Waning women at work -Roshan Kishore

-Hindustan Times

Labour Force Participation Rate (LFPR), which measures the share of population which is either working or looking for work, was 54.9% for men and 18.2% for women in rural areas. These figures were 55.6% and 25.3%, respectively in the 2011-12 EUS

Two unrelated announcements on June 3 are worth taking note of in context of the challenges faced by India’s women workers. The Aam Aadmi Party (AAP) government in Delhi announced that it will make travelling free for women in Delhi Metro and Delhi Transport Corporation and so-called cluster buses in the national capital. The same day, Zomato, a food search and delivery Unicorn, announced a 26-week parenting leave for both men and women employees along with a $1000 endowment per child. “A myopic view of primary care-giving not only alienates one half of our workforce, but also creates circumstances that lead to fewer female leaders within organisations, the community and the nation”, the company said in its statement.

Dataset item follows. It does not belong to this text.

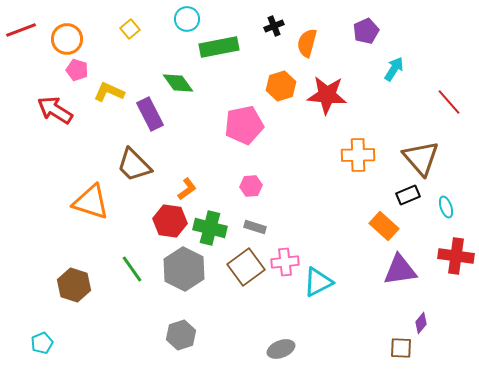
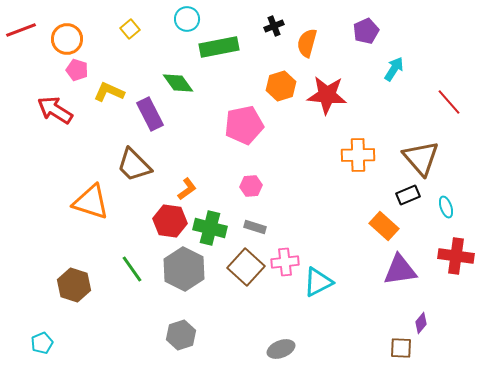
brown square at (246, 267): rotated 12 degrees counterclockwise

Last week, the National Sample Survey Office (NSSO) published the findings of the first Periodic Labour Force Survey (PLFS) report. The PLFS is the first comprehensive official set of statistics on employment in India after the 2011-12 Employment Unemployment Survey (EUS). One of the major findings of the PLFS is that the already existing trend of women withdrawing themselves from the workforce has intensified.

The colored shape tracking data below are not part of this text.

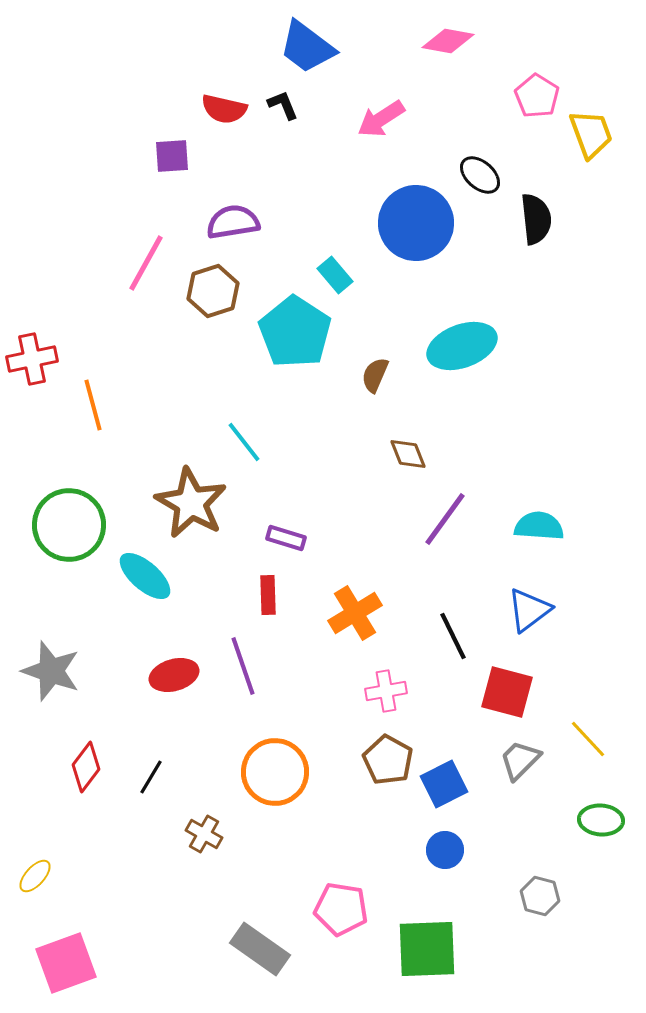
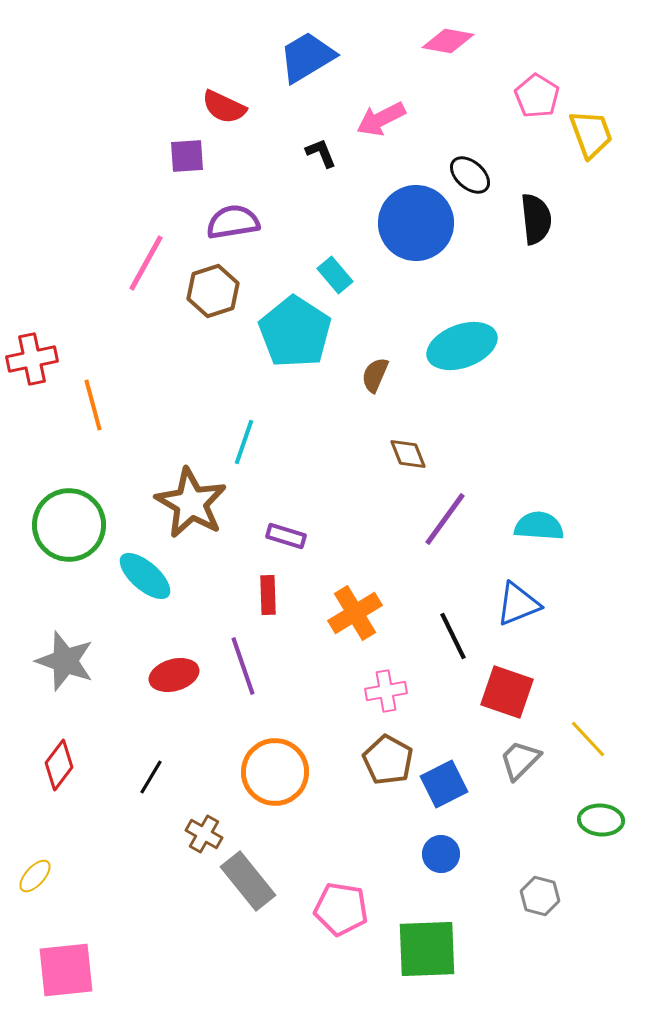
blue trapezoid at (307, 47): moved 10 px down; rotated 112 degrees clockwise
black L-shape at (283, 105): moved 38 px right, 48 px down
red semicircle at (224, 109): moved 2 px up; rotated 12 degrees clockwise
pink arrow at (381, 119): rotated 6 degrees clockwise
purple square at (172, 156): moved 15 px right
black ellipse at (480, 175): moved 10 px left
cyan line at (244, 442): rotated 57 degrees clockwise
purple rectangle at (286, 538): moved 2 px up
blue triangle at (529, 610): moved 11 px left, 6 px up; rotated 15 degrees clockwise
gray star at (51, 671): moved 14 px right, 10 px up
red square at (507, 692): rotated 4 degrees clockwise
red diamond at (86, 767): moved 27 px left, 2 px up
blue circle at (445, 850): moved 4 px left, 4 px down
gray rectangle at (260, 949): moved 12 px left, 68 px up; rotated 16 degrees clockwise
pink square at (66, 963): moved 7 px down; rotated 14 degrees clockwise
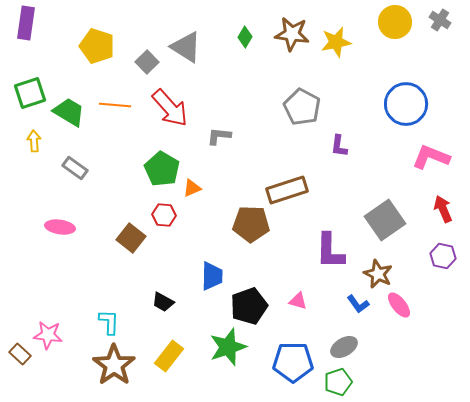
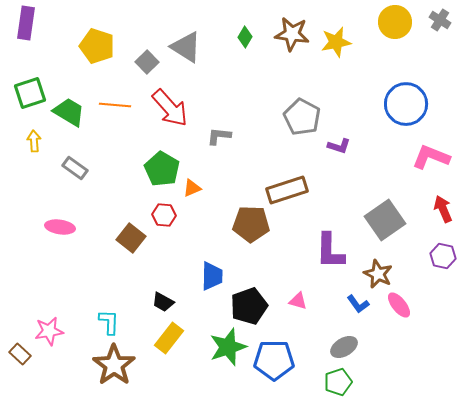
gray pentagon at (302, 107): moved 10 px down
purple L-shape at (339, 146): rotated 80 degrees counterclockwise
pink star at (48, 335): moved 1 px right, 4 px up; rotated 16 degrees counterclockwise
yellow rectangle at (169, 356): moved 18 px up
blue pentagon at (293, 362): moved 19 px left, 2 px up
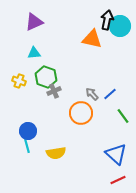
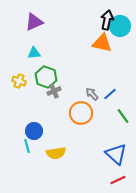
orange triangle: moved 10 px right, 4 px down
blue circle: moved 6 px right
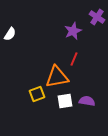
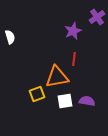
purple cross: rotated 21 degrees clockwise
white semicircle: moved 3 px down; rotated 48 degrees counterclockwise
red line: rotated 16 degrees counterclockwise
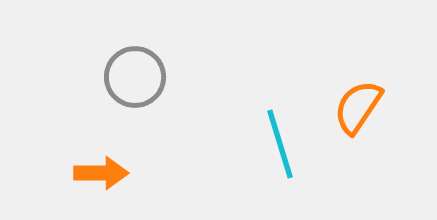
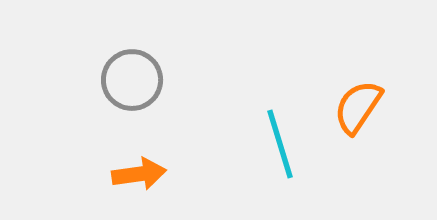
gray circle: moved 3 px left, 3 px down
orange arrow: moved 38 px right, 1 px down; rotated 8 degrees counterclockwise
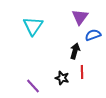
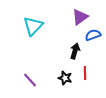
purple triangle: rotated 18 degrees clockwise
cyan triangle: rotated 10 degrees clockwise
red line: moved 3 px right, 1 px down
black star: moved 3 px right
purple line: moved 3 px left, 6 px up
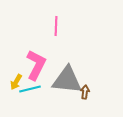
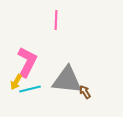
pink line: moved 6 px up
pink L-shape: moved 9 px left, 3 px up
brown arrow: rotated 40 degrees counterclockwise
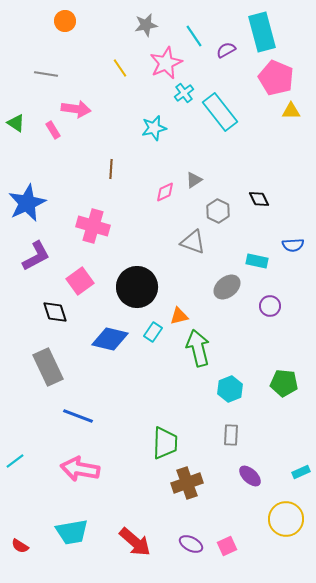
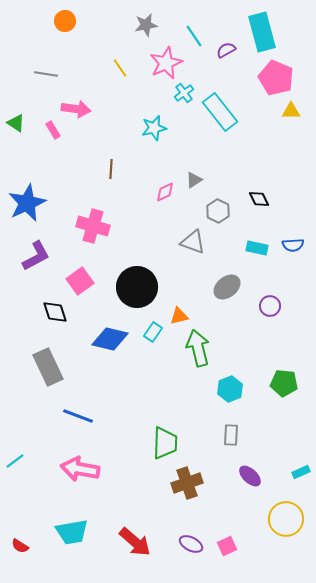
cyan rectangle at (257, 261): moved 13 px up
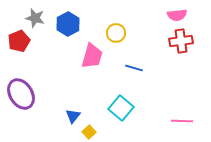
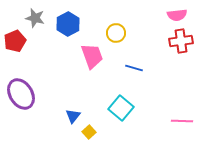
red pentagon: moved 4 px left
pink trapezoid: rotated 36 degrees counterclockwise
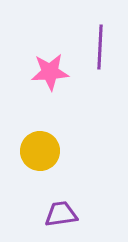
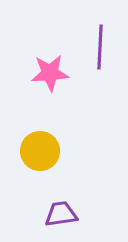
pink star: moved 1 px down
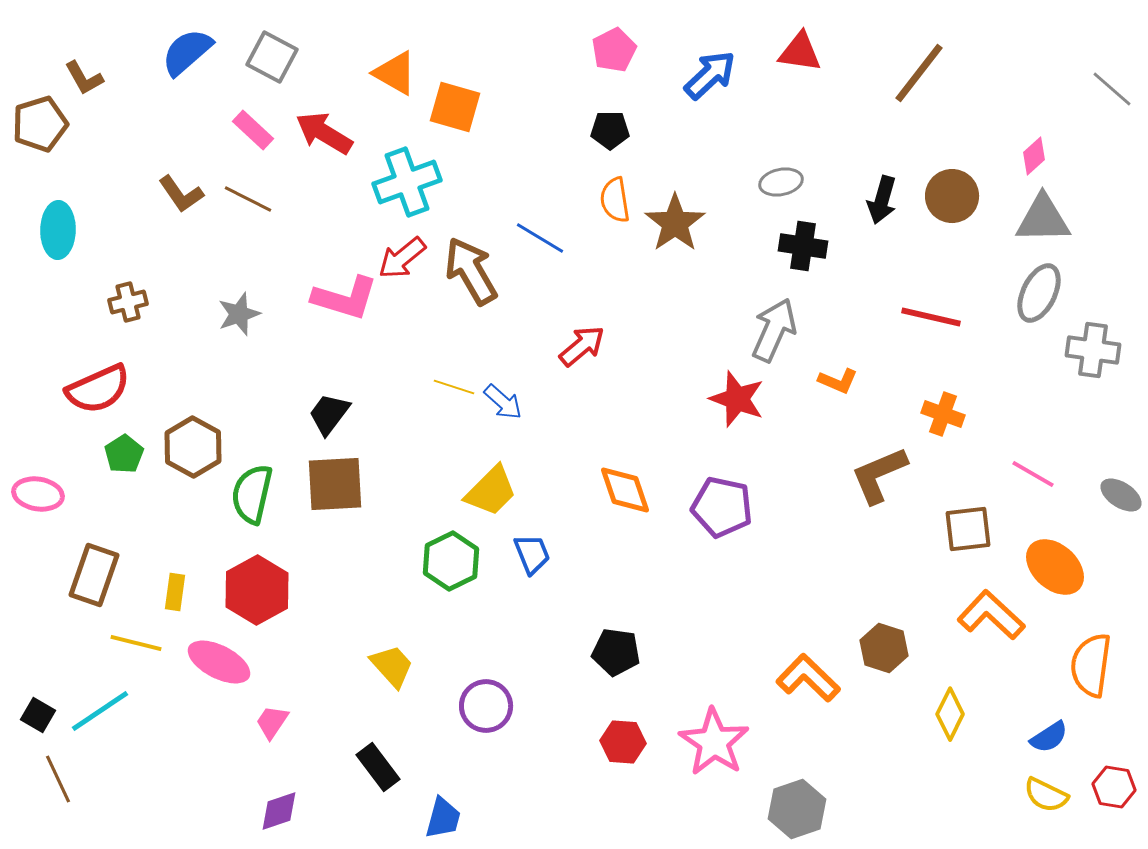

Labour Force Participation Rate (LFPR), which measures the share of population which is either working or looking for work, was 54.9% for men and 18.2% for women in rural areas. These figures were 55.6% and 25.3%, respectively in the 2011-12 EUS. The ratio of LFPR for male and population in rural India has increased from 1.7 in 1993-94 to 3 in 2017-18. This gap has always been much higher in urban India, although it has actually gone down marginally between 2009-10 (3.8) and 2017-18 (3.6).

The PLFS report also gives LFPR for persons in the age group of 15-29 years in both rural and urban areas from 2004-05. Here too, the ratio of LFPR among men and women has increased consistently from 1.8 to 3.7 in the rural areas, while it has declined marginally from 3.6 to 3.3 between 2009-10 and 2017-18 in urban areas.